#### [What the task asks]
Look below for the line with "and numbered b"; begin the copy there and stop after the line with "provide academic, public, and private sector", keeping the text exact and the pictures out.

[Saved entries]

────────

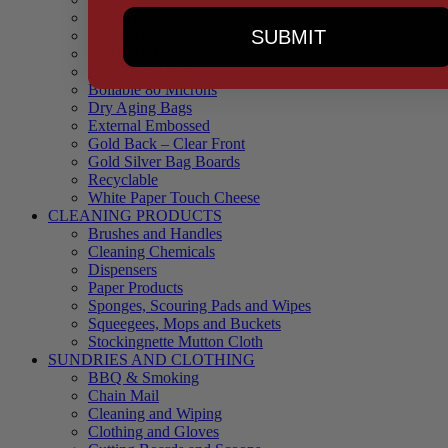
90 Microns
SUBMIT
145 Microns
Black Backed – Clear Front
Blue Tinted 65 Microns
Boilable 80 Microns
Dry Aging Bags
External Embossed
Gold Back – Clear Front
Gold Silver Bag Boards
Recyclable
White Paper Touch Cheese
CLEANING PRODUCTS
Brushes and Handles
Cleaning Chemicals
Dispensers
Paper Products
Sponges, Scouring Pads and Wipes
Squeegees, Mops and Buckets
Stockingnette Mutton Cloth
SUNDRIES AND CLOTHING
BBQ & Smoking
Chain Mail
Cleaning and Wiping
Clothing and Gloves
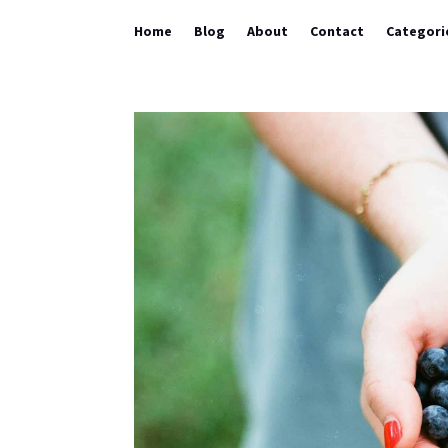
Home
Blog
About
Contact
Categori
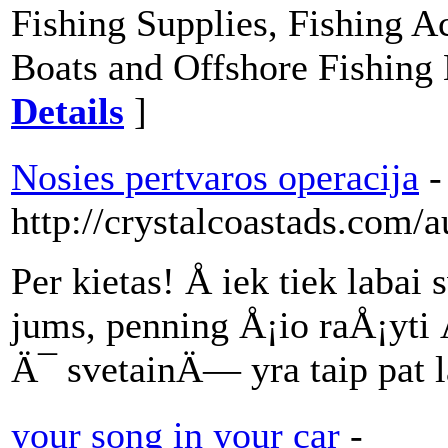
Fishing Supplies, Fishing Ac
Boats and Offshore Fishing 
Details
]
Nosies pertvaros operacija
-
http://crystalcoastads.com/
Per kietas! Å iek tiek lab
jums, penning Å¡io raÅ¡yti Ä
Ä¯ svetainÄ— yra taip pat l
your song in your car
-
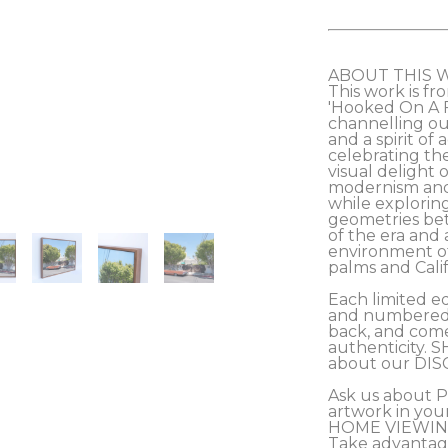
ABOUT THIS 
This work is fro
'Hooked On A Fe
channelling our
and a spirit of
celebrating th
visual delight 
modernism and 
while exploring
geometries be
of the era and 
environment of
palms and Califo
Each limited ed
and numbered b
back, and comes
authenticity. S
about our DIS
Ask us about 
artwork in you
HOME VIEWING
Take advantag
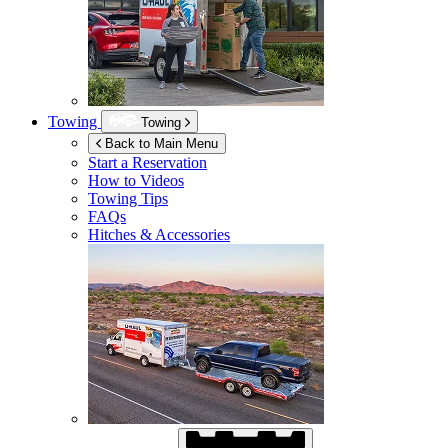
Towing
Towing
Back to Main Menu
Start a Reservation
How to Videos
Towing Tips
FAQs
Hitches & Accessories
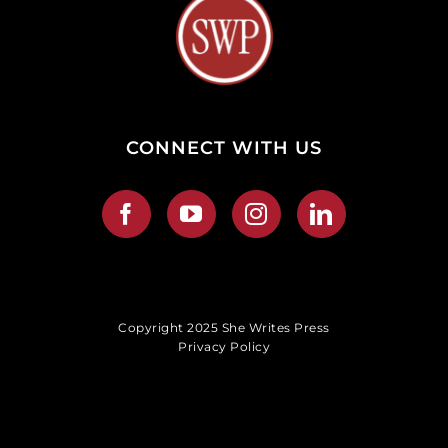
CONNECT WITH US
Copyright 2025 She Writes Press
Privacy Policy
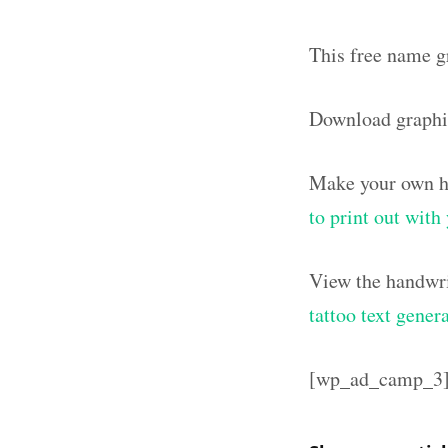
This free name g
Download graphi
Make your own ha
to print out wit
View the handwri
tattoo text gener
[wp_ad_camp_3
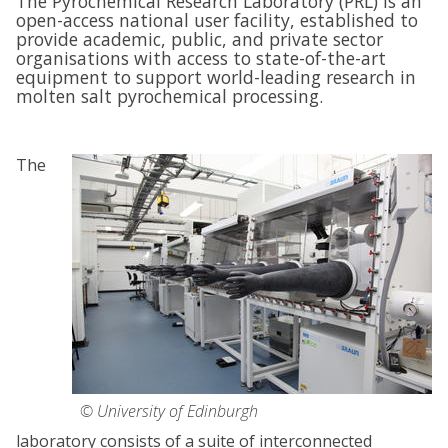
The Pyrochemical Research Laboratory (PRL) is an
open-access national user facility, established to
provide academic, public, and private sector
organisations with access to state-of-the-art
equipment to support world-leading research in
molten salt pyrochemical processing.
The
© University of Edinburgh
laboratory consists of a suite of interconnected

────────

#### [Solution to the problem]
and numbered b
back, and comes
authenticity. S
about our DIS
Ask us about 
artwork in you
HOME VIEWING
Take advantag
Towing
Towing
Back to Main Menu
Start a Reservation
How to Videos
Towing Tips
FAQs
Hitches & Accessories
CONNECT WITH US
Copyright 2025 She Writes Press
Privacy Policy
This free name g
Download graphi
Make your own ha
to print out wit
View the handwri
tattoo text gener
[wp_ad_camp_3
The Pyrochemical Research Laboratory (PRL) is an
open-access national user facility, established to
provide academic, public, and private sector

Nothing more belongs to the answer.